**Problem requirements**
Of the lines below, write out exactly those from the line with "Table 1. Topography" through the line with "Data are present", both included, and skip the rest.

**Stored data**
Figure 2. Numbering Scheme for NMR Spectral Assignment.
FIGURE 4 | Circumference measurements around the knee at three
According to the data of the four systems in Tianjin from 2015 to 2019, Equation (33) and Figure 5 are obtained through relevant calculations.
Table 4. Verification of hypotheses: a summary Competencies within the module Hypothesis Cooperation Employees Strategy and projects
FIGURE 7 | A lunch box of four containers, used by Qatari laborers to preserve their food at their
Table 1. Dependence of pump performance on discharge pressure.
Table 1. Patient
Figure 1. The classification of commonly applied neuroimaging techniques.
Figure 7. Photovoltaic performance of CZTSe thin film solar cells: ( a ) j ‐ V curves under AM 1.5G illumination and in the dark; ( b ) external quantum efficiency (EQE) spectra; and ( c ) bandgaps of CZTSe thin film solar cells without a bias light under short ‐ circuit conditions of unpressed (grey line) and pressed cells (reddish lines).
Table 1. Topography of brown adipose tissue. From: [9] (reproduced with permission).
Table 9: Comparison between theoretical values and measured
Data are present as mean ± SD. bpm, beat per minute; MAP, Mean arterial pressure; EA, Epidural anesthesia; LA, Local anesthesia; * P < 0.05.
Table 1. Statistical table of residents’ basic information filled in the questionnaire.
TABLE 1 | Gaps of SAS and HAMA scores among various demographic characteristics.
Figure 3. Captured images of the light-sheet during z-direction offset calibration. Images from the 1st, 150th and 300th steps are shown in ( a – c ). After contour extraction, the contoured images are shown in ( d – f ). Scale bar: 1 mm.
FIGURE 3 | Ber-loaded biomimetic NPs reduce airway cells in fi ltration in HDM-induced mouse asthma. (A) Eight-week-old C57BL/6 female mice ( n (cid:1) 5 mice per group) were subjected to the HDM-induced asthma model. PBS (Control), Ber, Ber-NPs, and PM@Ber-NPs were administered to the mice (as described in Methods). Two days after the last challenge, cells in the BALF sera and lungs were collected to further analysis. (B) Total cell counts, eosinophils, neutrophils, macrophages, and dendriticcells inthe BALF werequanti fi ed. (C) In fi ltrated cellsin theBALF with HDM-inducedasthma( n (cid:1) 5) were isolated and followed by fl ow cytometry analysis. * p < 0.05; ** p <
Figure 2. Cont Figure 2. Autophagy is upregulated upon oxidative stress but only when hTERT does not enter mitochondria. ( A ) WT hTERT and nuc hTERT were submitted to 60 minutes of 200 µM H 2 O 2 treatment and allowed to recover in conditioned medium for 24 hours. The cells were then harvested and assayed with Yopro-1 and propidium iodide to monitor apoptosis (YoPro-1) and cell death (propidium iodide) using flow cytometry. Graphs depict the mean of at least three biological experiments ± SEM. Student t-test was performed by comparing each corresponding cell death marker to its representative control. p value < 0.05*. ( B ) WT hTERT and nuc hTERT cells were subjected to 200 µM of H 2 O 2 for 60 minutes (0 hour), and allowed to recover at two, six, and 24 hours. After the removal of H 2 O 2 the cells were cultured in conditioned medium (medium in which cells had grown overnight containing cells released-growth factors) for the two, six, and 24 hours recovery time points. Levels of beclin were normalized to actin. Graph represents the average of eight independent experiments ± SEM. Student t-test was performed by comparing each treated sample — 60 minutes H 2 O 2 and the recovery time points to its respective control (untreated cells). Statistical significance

**Exercise response**
Table 1. Topography of brown adipose tissue. From: [9] (reproduced with permission).
Table 9: Comparison between theoretical values and measured
Data are present as mean ± SD. bpm, beat per minute; MAP, Mean arterial pressure; EA, Epidural anesthesia; LA, Local anesthesia; * P < 0.05.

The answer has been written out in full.